> **Exercise text**:
▼▼▼

Most lawyers will want you to be represented by someone who has experience in the particular area of law and will be willing to give you names of other lawyers who may have more experience in the area or be a better fit for your matter.
But be careful, especially if the lawyer asks for a significant retainer. While that is not unusual depending on the particular matter, and many highly competent lawyers can seek significant retainers to begin working on your matter, try and be careful in your selection process. Do research about the lawyer through the Internet if you feel that additional information is required. You may have done this in advance or be relying on someone you trust for the referral. Most lawyers, meaning the vast majority, do very much take what they do very seriously and act quite professionally and ethically. But, as the saying goes, trust but verify.
When Should you Consult or Hire a Litigation Attorney?

▲▲▲

> **To do**:
(a) Does each statement agree with the passage on hiring a lawyer? Answer yes or no for each, and quote the words from the passage that settle it.
(i) A lawyer who asks for a significant retainer should be avoided, since this is unusual.
(ii) Most lawyers are willing to give you names of other lawyers who may be a better fit for your matter.
(iii) You can look up a lawyer on the Internet if you feel you need more information.
(b) According to the passage on hiring a lawyer, why would most lawyers be willing to give you names of other lawyers?
(c) Rewrite the stretch of the passage on hiring a lawyer from "But be careful, especially" through "trust but verify.", putting "web" in place of "Internet".
The records come from a separate source with no link to the passage on hiring a lawyer.

> **Supplied records**:

▼▼▼

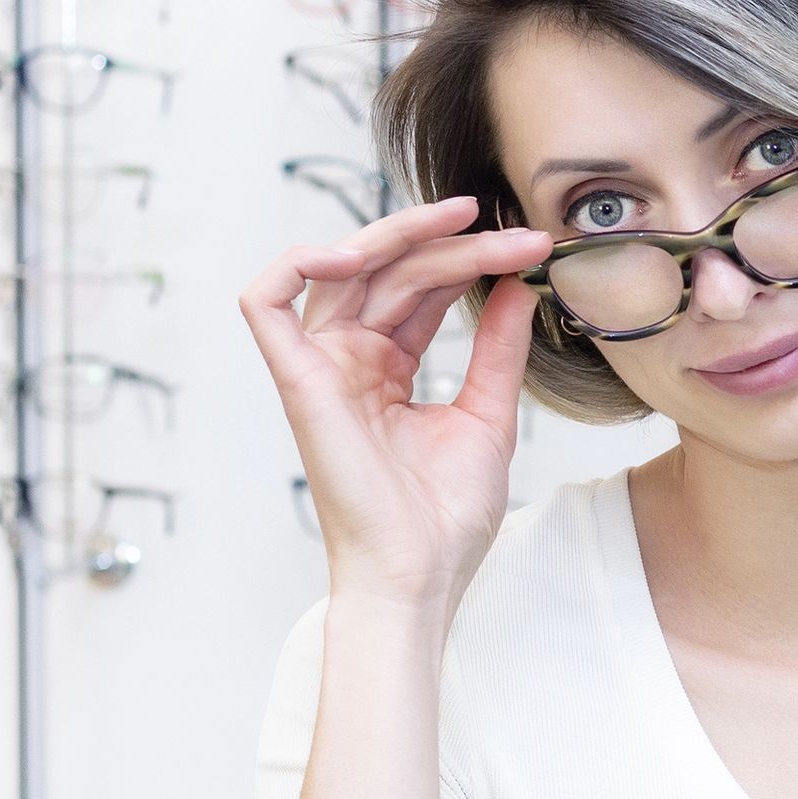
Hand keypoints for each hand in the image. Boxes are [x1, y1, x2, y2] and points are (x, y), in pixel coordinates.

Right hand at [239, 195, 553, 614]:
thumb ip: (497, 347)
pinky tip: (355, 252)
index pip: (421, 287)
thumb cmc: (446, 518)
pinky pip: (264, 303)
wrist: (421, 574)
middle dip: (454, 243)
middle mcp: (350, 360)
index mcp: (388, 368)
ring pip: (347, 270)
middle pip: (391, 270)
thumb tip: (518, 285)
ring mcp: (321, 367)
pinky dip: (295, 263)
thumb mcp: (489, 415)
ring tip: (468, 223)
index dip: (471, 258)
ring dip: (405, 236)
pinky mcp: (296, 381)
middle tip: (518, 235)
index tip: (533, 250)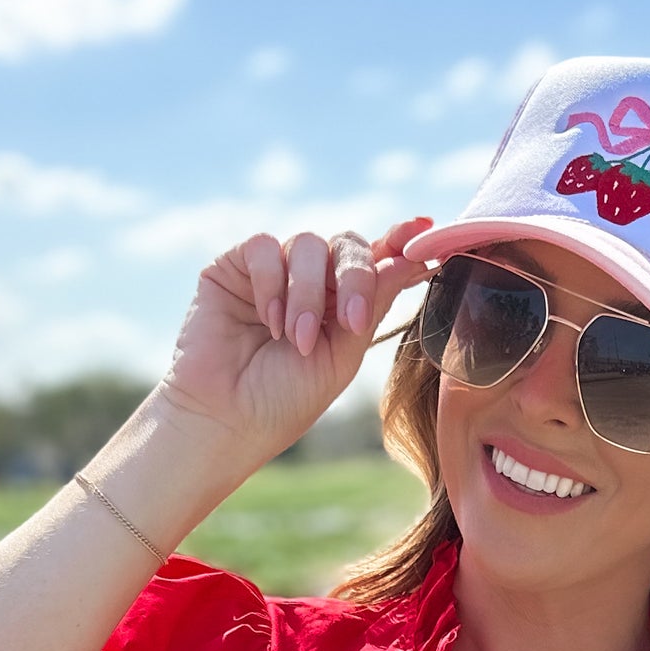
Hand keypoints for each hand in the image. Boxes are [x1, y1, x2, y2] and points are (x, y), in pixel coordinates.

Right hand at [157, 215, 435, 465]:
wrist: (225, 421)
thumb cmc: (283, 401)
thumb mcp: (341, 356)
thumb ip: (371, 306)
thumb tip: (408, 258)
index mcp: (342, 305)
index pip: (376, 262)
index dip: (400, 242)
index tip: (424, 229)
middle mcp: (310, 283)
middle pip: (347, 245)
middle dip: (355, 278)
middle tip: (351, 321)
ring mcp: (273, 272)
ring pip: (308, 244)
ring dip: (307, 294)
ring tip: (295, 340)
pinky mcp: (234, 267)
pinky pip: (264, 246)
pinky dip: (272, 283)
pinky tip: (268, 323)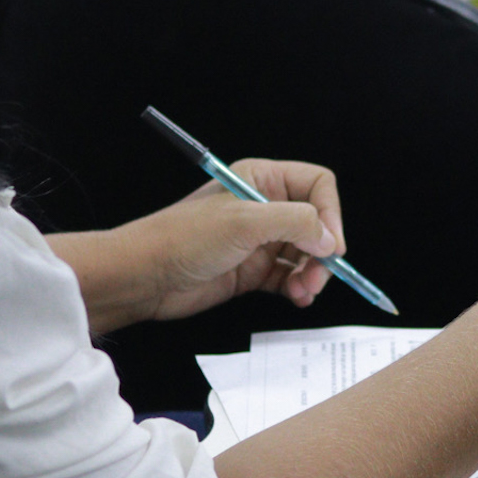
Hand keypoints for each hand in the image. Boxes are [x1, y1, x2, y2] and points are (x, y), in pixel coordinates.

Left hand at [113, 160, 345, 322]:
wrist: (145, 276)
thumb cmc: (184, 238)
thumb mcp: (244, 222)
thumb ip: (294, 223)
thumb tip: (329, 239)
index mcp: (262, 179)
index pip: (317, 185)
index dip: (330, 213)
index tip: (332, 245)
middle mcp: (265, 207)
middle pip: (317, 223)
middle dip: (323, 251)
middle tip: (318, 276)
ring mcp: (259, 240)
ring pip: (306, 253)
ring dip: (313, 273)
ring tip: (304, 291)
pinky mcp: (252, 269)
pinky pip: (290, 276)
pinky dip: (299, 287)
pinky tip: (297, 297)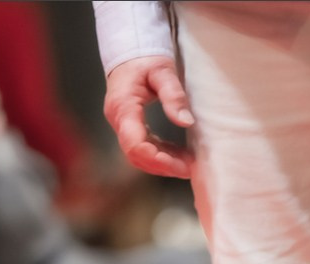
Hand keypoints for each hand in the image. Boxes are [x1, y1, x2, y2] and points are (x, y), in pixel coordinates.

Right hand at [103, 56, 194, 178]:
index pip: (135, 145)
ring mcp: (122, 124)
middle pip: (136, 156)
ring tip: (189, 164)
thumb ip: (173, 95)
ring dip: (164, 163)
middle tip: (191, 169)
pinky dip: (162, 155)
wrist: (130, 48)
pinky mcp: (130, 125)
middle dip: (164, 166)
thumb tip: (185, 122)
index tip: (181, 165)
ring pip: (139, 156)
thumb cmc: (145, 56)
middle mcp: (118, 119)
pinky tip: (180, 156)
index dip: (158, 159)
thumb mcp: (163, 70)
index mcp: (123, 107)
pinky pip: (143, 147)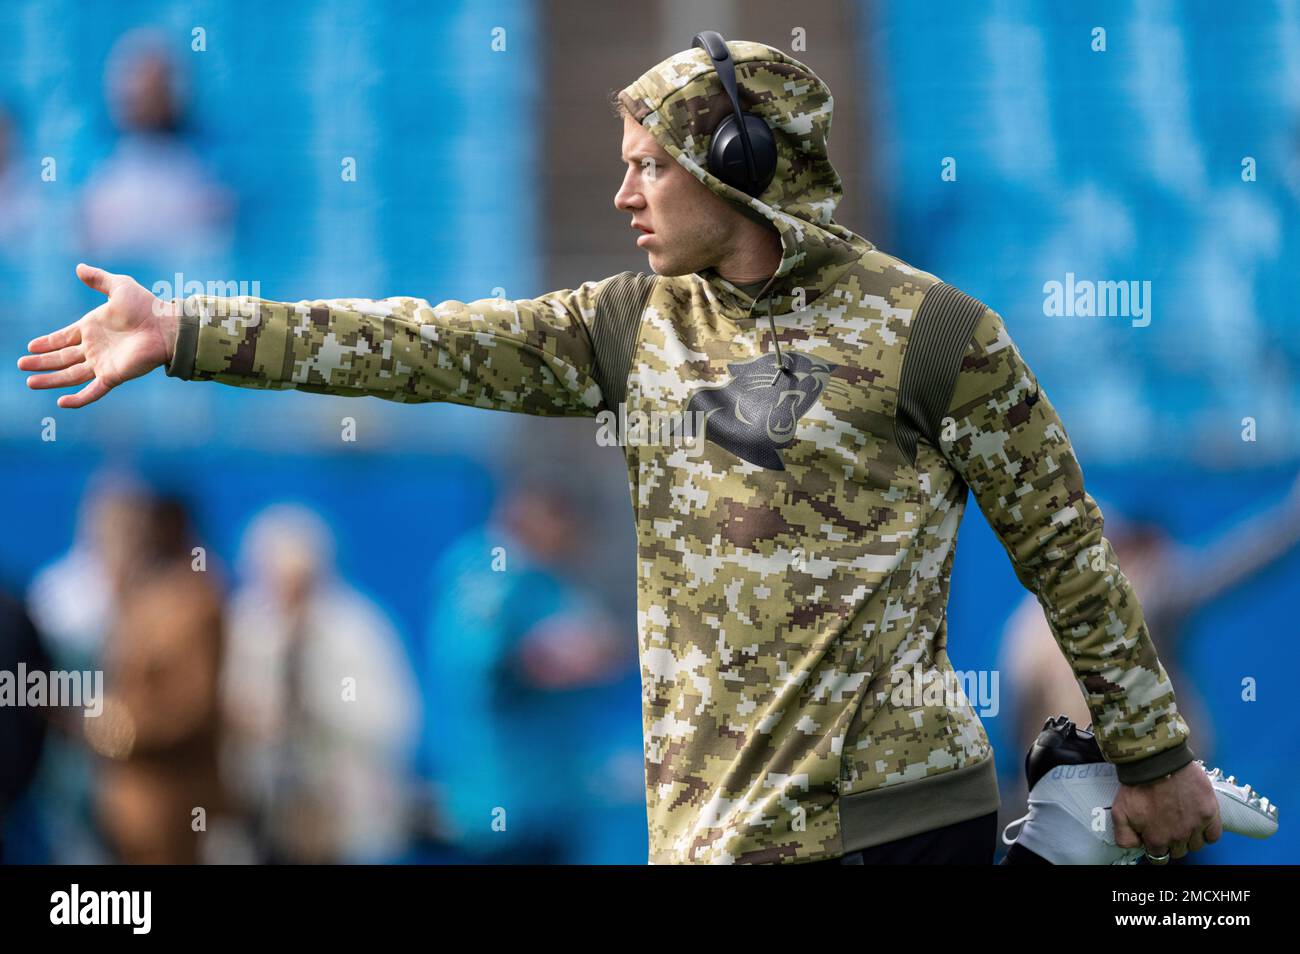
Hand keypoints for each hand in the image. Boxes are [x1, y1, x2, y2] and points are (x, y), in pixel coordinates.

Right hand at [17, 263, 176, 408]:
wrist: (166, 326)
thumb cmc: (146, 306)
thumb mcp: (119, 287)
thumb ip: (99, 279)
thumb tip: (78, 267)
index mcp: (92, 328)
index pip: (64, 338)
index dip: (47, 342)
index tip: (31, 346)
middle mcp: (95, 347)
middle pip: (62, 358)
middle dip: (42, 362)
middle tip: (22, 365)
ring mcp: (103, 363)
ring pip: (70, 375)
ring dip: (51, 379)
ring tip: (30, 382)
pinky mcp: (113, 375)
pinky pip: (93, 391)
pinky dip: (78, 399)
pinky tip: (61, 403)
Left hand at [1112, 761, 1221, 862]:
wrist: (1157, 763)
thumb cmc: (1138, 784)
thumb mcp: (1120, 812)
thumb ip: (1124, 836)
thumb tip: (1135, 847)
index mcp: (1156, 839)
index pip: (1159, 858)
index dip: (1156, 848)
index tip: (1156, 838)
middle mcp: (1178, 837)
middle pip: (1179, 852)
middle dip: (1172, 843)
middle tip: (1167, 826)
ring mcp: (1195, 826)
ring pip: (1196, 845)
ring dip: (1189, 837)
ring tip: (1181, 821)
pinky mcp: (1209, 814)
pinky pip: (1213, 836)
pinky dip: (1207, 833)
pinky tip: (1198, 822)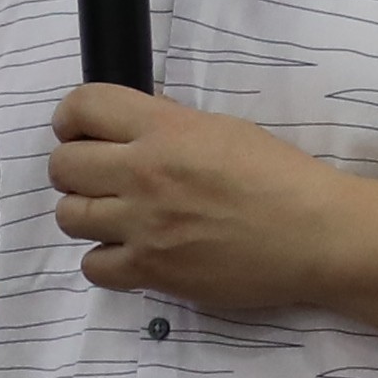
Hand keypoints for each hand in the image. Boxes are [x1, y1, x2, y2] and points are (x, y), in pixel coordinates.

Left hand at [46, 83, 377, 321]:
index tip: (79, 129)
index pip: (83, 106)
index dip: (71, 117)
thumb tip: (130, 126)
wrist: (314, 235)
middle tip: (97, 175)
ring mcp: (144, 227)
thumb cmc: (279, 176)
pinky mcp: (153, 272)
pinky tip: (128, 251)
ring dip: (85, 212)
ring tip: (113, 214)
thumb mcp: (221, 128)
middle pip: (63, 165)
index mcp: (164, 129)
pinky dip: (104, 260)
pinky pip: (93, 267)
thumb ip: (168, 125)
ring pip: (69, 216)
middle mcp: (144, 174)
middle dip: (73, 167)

▲▲▲

> **Results in order**:
(a)
(i) No: "While that is not unusual depending on the particular matter, and many highly competent lawyers can seek significant retainers to begin working on your matter"
(ii) Yes: "will be willing to give you names of other lawyers who may have more experience in the area or be a better fit for your matter"
(iii) Yes: "Do research about the lawyer through the Internet if you feel that additional information is required."

(b) Most lawyers want you to be represented by someone who has experience in the particular area of law. So they will point you to other lawyers who may have more experience in that area or be a better fit for your matter.

(c)
But be careful, especially if the lawyer asks for a significant retainer. While that is not unusual depending on the particular matter, and many highly competent lawyers can seek significant retainers to begin working on your matter, try and be careful in your selection process. Do research about the lawyer through the web if you feel that additional information is required. You may have done this in advance or be relying on someone you trust for the referral. Most lawyers, meaning the vast majority, do very much take what they do very seriously and act quite professionally and ethically. But, as the saying goes, trust but verify.